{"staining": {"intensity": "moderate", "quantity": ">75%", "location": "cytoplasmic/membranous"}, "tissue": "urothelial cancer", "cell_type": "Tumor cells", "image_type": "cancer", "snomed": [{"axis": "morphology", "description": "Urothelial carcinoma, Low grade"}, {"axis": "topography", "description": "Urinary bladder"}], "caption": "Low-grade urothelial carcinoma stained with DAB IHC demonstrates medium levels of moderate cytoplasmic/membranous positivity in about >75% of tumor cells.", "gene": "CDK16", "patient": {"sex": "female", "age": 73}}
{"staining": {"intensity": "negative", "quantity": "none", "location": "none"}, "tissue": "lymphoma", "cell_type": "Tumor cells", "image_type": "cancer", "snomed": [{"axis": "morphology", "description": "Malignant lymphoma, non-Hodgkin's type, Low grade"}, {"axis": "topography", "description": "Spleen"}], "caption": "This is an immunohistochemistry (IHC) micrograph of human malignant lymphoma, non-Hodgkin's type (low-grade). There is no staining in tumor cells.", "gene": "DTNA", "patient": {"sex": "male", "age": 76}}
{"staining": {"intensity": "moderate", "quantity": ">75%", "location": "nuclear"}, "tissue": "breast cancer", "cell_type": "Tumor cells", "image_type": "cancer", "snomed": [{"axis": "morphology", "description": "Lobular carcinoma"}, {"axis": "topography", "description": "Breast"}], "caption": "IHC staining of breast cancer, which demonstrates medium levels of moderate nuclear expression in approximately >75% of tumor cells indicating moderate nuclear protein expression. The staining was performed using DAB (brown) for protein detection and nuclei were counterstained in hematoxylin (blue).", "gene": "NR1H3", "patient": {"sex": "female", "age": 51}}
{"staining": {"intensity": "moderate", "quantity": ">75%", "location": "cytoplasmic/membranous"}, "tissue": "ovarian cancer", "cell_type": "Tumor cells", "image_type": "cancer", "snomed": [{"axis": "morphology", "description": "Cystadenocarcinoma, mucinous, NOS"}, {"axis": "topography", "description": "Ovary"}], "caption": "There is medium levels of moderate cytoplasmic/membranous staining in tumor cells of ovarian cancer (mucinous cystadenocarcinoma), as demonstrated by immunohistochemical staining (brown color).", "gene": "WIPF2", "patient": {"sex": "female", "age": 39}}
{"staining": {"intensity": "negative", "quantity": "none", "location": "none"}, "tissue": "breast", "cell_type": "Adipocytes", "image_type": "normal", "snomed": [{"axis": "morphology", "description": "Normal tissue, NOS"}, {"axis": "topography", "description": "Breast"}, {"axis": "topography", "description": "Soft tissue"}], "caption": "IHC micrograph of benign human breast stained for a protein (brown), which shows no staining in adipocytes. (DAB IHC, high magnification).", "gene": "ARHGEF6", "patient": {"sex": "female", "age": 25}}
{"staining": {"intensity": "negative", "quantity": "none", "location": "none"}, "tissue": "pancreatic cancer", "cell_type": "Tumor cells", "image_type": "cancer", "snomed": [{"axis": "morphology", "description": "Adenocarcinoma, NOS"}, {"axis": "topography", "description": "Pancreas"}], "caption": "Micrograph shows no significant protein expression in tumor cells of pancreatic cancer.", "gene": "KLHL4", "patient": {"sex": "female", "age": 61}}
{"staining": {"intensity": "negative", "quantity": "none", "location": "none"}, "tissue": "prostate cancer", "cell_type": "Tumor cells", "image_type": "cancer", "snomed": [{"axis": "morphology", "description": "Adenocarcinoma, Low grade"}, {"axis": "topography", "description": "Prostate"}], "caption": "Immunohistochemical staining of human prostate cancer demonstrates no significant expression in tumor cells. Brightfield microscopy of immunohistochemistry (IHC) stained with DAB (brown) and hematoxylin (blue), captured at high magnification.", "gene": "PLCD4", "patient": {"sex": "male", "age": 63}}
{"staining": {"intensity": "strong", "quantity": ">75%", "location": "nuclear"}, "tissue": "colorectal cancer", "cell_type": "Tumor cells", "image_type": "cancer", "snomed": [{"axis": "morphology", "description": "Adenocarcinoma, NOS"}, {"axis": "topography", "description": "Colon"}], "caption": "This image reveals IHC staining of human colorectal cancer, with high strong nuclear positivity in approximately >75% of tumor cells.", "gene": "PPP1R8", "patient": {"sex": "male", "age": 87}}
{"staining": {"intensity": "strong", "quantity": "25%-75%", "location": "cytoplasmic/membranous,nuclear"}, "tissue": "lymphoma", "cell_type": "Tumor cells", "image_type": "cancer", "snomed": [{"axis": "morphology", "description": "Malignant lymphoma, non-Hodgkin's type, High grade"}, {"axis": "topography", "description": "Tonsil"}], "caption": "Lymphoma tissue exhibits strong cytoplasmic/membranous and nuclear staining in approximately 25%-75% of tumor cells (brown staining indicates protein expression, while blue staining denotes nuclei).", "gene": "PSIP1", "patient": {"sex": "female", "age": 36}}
◆ ◆ ◆ ◆ ◆
PROBLEM TO SOLVE →
A single figure is expected: the count of lines in the data above that include the word "This".

EXERCISE ANSWER →
2